PLA Swing Thing is a 3D printed PLA version of an apparently quite old design.

Video of the PLA Swing Thing is here: This video is of the PLA Swing Thing with only 10 windings of the arm.

A long (and perhaps boring to most) slow motion video studying the action of the PLA Swing Thing is here: Notice the flex in "Rod.stl" as the ball bearing wraps around it, while "Tube Rubber Band.stl" remains relatively static. This video is of the PLA Swing Thing with 25 windings of the arm.

A colleague sent me this video and asked if I could design a Swing Thing that was printable on a 3D printer. The PLA Swing Thing is the result.

Note in the videos of the PLA Swing Thing, the PLA Swing Thing base was double sided taped to a heavy surface. If not secured properly, it will fall over, break, fly apart, do bad things, etc. Holding it down with a hand works, just keep away from the swinging ball bearing.

Printed on a Makerbot Replicator 2 in PLA using Makerware "Standard" settings.

3D printing settings

Study "Assembly.skp".

Obtain the following components:

1) Rubber band - un-stretched but flattened length of 130mm, width 7mm. I purchased a bag of assorted sized beige rubber bands ("Jot" is the only information on the bag) from an office supply store and many of these were inside.

2) Jumbo paper clips - One cut and bent to shape as in photo, the second for use as a tool for pulling the rubber band through "Tube Rubber Band.stl".

3) Ball bearing - 14.25mm (9/16"). I purchased mine at a local hardware store.

4) Sewing machine thread - about 120mm. I obtained mine from my wife's sewing kit.

Print all the parts.

Assemble the rubber band tube. Start by forcing the rubber band into the slot in "Mount Rubber Band.stl", then with the slot facing away from the slotted end of "Tube Rubber Band.stl", insert the rubber band into "Tube Rubber Band.stl" via the slotted end. Using an unfolded jumbo paper clip as a hook, pull the rubber band through the tube then slide "Mount Rubber Band.stl" into the slots in "Tube Rubber Band.stl". Next, push the rubber band through the collar end hole (the larger of the holes) on "Ball Arm Mount.stl" passed and clear of the hole for "Arm.stl", then slide "Arm.stl" into "Ball Arm Mount.stl". The rubber band should now be stretched around "Mount Rubber Band.stl", then through "Tube Rubber Band.stl", then around "Arm.stl", and "Ball Arm Mount.stl" should sit snugly on top of "Tube Rubber Band.stl". Test the assembly by winding the rubber band using the arm about 10 turns, then release. If the arm doesn't turn freely, petroleum jelly can be used around the collar of "Ball Arm Mount.stl". When complete, press the slotted end of the assembly into the larger of the two holes in "Base.stl", this is a very tight fit so a small bit of sanding and/or trimming with a modeling knife may be needed.
Press "Rod.stl" into the smaller of the two holes in "Base.stl". This also is a very tight fit so a small bit of sanding and/or trimming with a modeling knife may be needed.

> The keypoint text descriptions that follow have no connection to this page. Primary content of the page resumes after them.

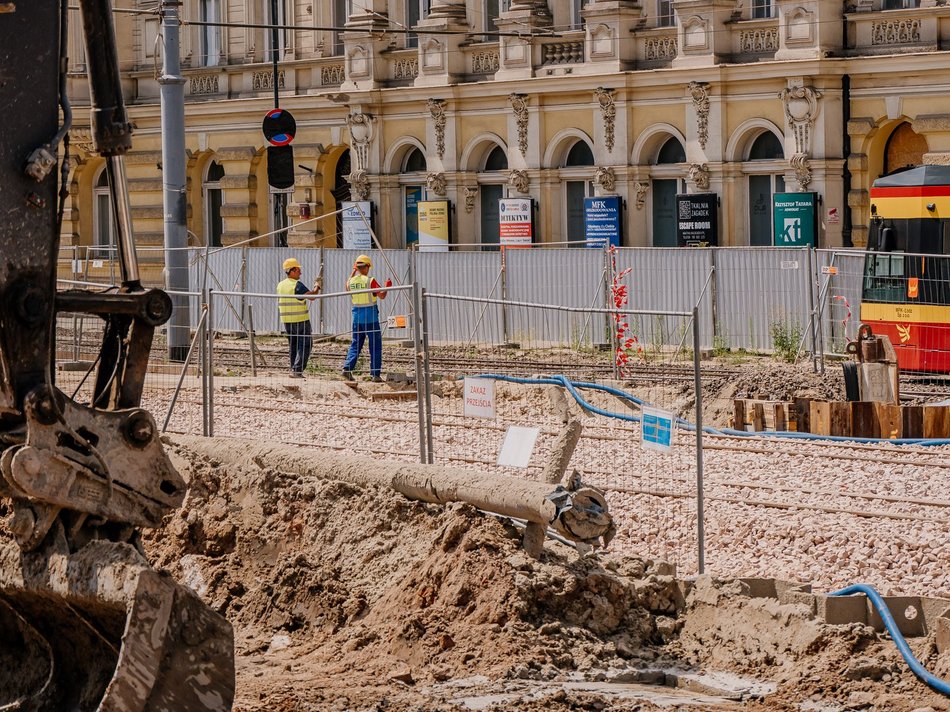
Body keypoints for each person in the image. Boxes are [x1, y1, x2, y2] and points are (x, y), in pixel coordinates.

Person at [343, 254, 391, 382]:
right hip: (371, 319)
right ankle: (375, 374)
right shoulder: (370, 280)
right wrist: (387, 287)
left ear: (356, 267)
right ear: (367, 267)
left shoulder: (351, 281)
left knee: (355, 344)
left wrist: (353, 271)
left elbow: (346, 286)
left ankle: (347, 368)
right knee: (375, 345)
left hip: (357, 318)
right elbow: (381, 295)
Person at [277, 257, 321, 378]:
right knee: (306, 344)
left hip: (287, 320)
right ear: (292, 270)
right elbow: (312, 296)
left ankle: (294, 368)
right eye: (298, 270)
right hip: (300, 319)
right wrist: (317, 286)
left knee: (293, 345)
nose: (300, 272)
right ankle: (297, 370)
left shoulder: (280, 285)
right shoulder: (296, 285)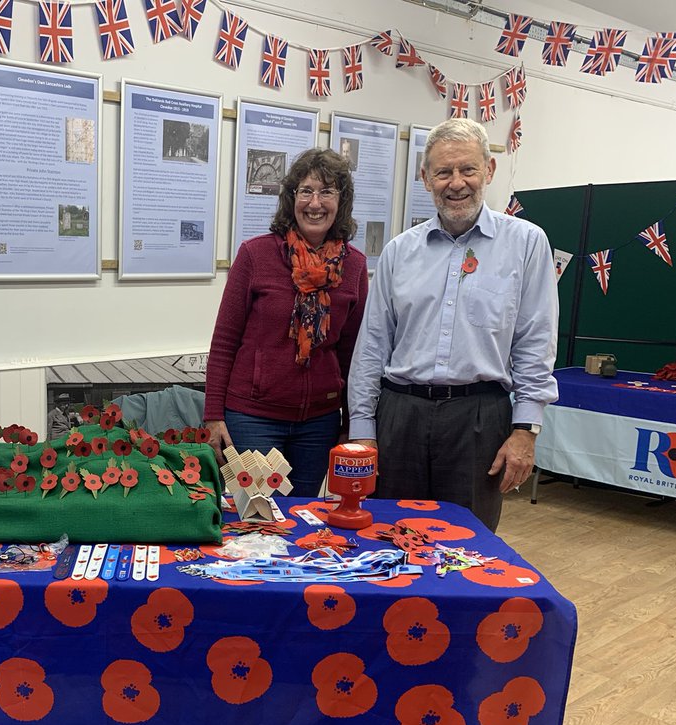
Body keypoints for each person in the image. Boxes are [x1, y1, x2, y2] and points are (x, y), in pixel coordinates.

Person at [346, 119, 558, 533]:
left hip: (479, 420)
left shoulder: (528, 244)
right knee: (389, 536)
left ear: (490, 171)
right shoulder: (398, 252)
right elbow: (372, 347)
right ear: (425, 178)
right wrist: (362, 430)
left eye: (468, 169)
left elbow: (536, 342)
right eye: (443, 172)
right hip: (399, 418)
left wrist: (525, 431)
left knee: (467, 545)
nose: (456, 183)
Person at [205, 148, 368, 499]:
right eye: (305, 191)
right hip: (252, 419)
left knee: (302, 519)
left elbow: (352, 356)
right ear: (291, 198)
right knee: (258, 516)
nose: (315, 202)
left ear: (342, 201)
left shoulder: (354, 267)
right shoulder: (255, 255)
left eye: (327, 192)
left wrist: (349, 424)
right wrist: (213, 416)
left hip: (320, 423)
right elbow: (223, 343)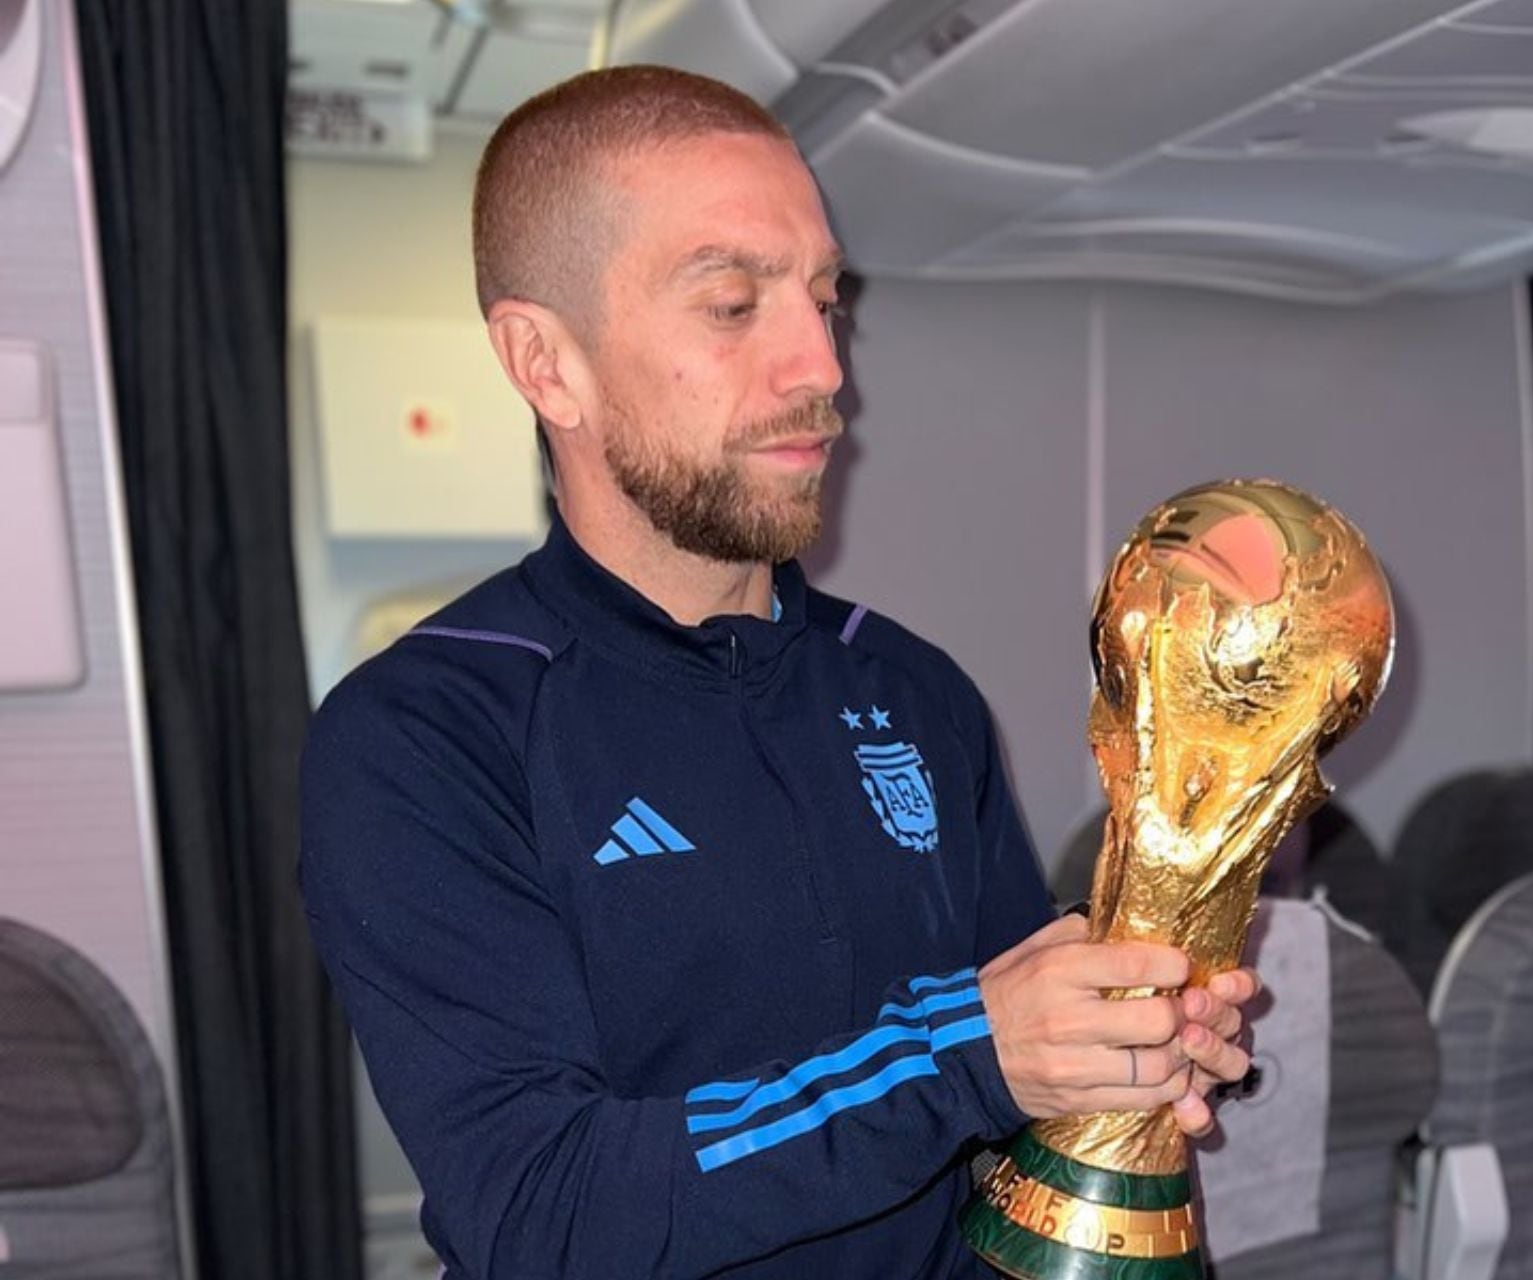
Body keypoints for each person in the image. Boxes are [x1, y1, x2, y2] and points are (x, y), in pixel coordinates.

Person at [300, 65, 1257, 1280]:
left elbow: (1004, 1111)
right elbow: (541, 1206)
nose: (821, 368)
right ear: (546, 363)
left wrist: (1122, 1046)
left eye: (823, 300)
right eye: (733, 304)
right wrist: (969, 1048)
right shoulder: (425, 734)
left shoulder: (915, 693)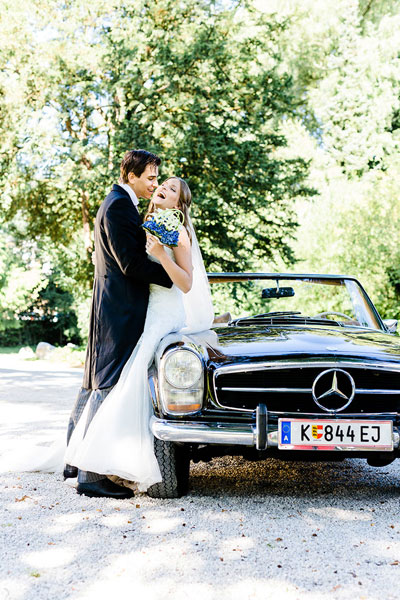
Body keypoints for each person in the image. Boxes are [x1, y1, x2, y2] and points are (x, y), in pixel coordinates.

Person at [65, 176, 214, 494]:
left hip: (165, 314)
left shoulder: (179, 232)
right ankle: (103, 460)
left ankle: (100, 463)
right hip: (143, 313)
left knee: (134, 383)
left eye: (173, 189)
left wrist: (161, 255)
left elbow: (186, 283)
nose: (164, 188)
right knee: (131, 382)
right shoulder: (143, 222)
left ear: (179, 204)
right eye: (163, 183)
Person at [65, 149, 173, 499]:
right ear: (131, 176)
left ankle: (73, 460)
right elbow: (131, 265)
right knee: (108, 385)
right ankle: (90, 474)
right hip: (120, 309)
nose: (155, 183)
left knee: (94, 383)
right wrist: (176, 277)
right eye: (151, 177)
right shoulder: (119, 206)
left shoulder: (118, 202)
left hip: (112, 306)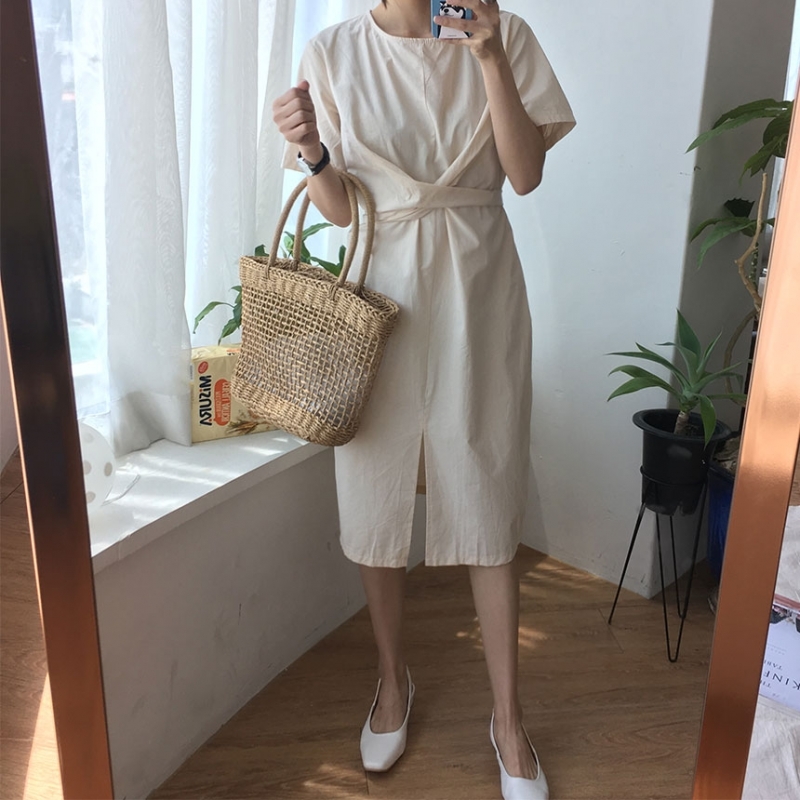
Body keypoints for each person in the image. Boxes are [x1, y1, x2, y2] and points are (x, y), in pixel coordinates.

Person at [273, 2, 575, 798]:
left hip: (479, 287)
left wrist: (490, 57)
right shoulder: (333, 50)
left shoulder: (500, 31)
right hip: (381, 294)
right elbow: (342, 208)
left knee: (487, 485)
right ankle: (391, 680)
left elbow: (525, 175)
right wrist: (311, 151)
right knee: (374, 488)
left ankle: (508, 720)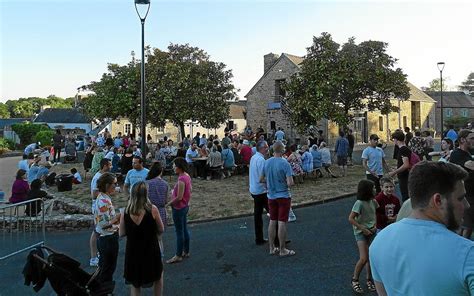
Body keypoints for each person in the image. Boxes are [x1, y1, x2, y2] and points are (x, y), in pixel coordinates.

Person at [369, 161, 473, 295]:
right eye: (461, 198)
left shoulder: (379, 242)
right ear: (438, 201)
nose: (467, 205)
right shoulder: (467, 254)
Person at [119, 181, 164, 296]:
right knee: (158, 276)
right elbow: (161, 228)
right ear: (146, 194)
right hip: (150, 249)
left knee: (135, 283)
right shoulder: (152, 209)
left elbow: (122, 233)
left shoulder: (126, 211)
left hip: (133, 251)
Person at [261, 141, 295, 257]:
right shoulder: (285, 163)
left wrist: (270, 183)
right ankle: (282, 249)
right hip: (283, 196)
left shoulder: (266, 162)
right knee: (282, 222)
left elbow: (261, 179)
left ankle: (271, 248)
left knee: (272, 220)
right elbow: (290, 183)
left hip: (271, 195)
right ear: (282, 150)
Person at [348, 179, 378, 294]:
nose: (375, 189)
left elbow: (374, 214)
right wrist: (362, 228)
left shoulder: (373, 202)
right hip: (361, 232)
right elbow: (350, 218)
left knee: (371, 257)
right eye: (373, 188)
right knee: (364, 257)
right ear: (367, 191)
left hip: (371, 230)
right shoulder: (359, 203)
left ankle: (369, 279)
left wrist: (375, 225)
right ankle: (355, 279)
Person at [93, 172, 120, 285]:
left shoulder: (102, 197)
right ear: (107, 185)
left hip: (105, 238)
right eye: (114, 183)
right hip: (108, 239)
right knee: (107, 270)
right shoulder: (104, 201)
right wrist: (118, 217)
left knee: (105, 268)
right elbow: (105, 224)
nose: (116, 185)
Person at [165, 157, 192, 264]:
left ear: (179, 167)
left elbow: (179, 197)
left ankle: (178, 255)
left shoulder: (181, 179)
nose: (173, 167)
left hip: (179, 208)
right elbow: (190, 190)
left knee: (179, 231)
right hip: (185, 206)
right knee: (184, 229)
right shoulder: (186, 176)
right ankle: (186, 251)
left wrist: (168, 203)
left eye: (174, 165)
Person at [449, 129, 474, 239]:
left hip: (470, 193)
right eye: (472, 138)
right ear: (463, 140)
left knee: (468, 226)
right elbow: (470, 165)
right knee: (466, 226)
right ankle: (460, 249)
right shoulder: (457, 154)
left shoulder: (467, 153)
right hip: (465, 195)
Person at [89, 158, 112, 267]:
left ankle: (97, 254)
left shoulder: (101, 177)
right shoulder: (98, 177)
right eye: (109, 165)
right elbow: (94, 194)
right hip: (97, 208)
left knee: (99, 231)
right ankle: (93, 257)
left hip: (101, 207)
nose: (111, 167)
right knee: (97, 231)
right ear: (104, 166)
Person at [249, 140, 270, 245]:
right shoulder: (261, 160)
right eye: (266, 147)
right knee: (274, 214)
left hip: (254, 189)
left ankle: (259, 238)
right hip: (261, 191)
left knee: (258, 216)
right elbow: (263, 177)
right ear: (262, 148)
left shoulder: (253, 158)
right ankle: (276, 238)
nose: (267, 149)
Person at [146, 162, 169, 254]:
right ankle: (160, 259)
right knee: (159, 238)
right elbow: (166, 200)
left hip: (149, 211)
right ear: (161, 171)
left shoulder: (147, 183)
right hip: (161, 211)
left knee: (149, 238)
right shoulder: (165, 184)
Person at [388, 130, 412, 202]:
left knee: (405, 196)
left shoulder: (403, 149)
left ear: (396, 139)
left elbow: (406, 165)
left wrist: (394, 172)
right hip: (404, 175)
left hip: (404, 176)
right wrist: (396, 168)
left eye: (393, 139)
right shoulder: (404, 149)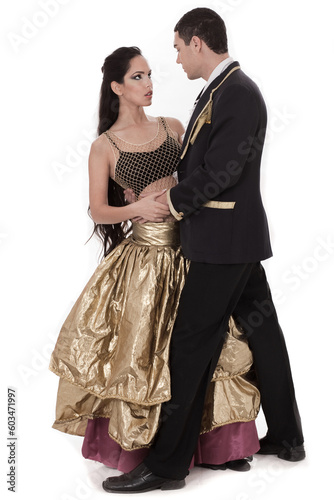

Press the ball bearing in "Ball Bearing Holder.stl". Depending on the color and machine settings, a little dish soap and light trimming of "Ball Bearing Holder.stl" with a modeling knife may work. However, I found using two ratchet wrench style sockets, the first being 1/2", and the second being 1/4", works best. Place the 1/2" socket standing on its end on a hard surface with the socket end facing up. Next, center "Ball Bearing Holder.stl" on the socket. Next, place the ball bearing on "Ball Bearing Holder.stl". Finally, using the 1/4" socket like a center punch, and a rubber mallet, gently tap the ball bearing into "Ball Bearing Holder.stl".

Bend the jumbo paperclip into the shape shown in the photo.
Using about 120mm of sewing machine thread, tie one end to the jumbo paperclip hook, and the second to the "Ball Bearing Holder.stl", leaving about 100mm between the hook and the holder. I used cyanoacrylate to secure the knots. Make sure the small hole at the end of "Arm.stl" is vertical, then insert the hook into the small hole.

To operate, unhook the ball bearing hook from the arm. Wind the arm about 8 to 10 turns, then release to see if that's enough winds for your rubber band to spin the arm about 8 times. If not, wind a few more times then try again. When successful, wind, hook the ball bearing to the arm, then holding the base securely with your hand, release the arm. I recommend safety glasses until you get the hang of it.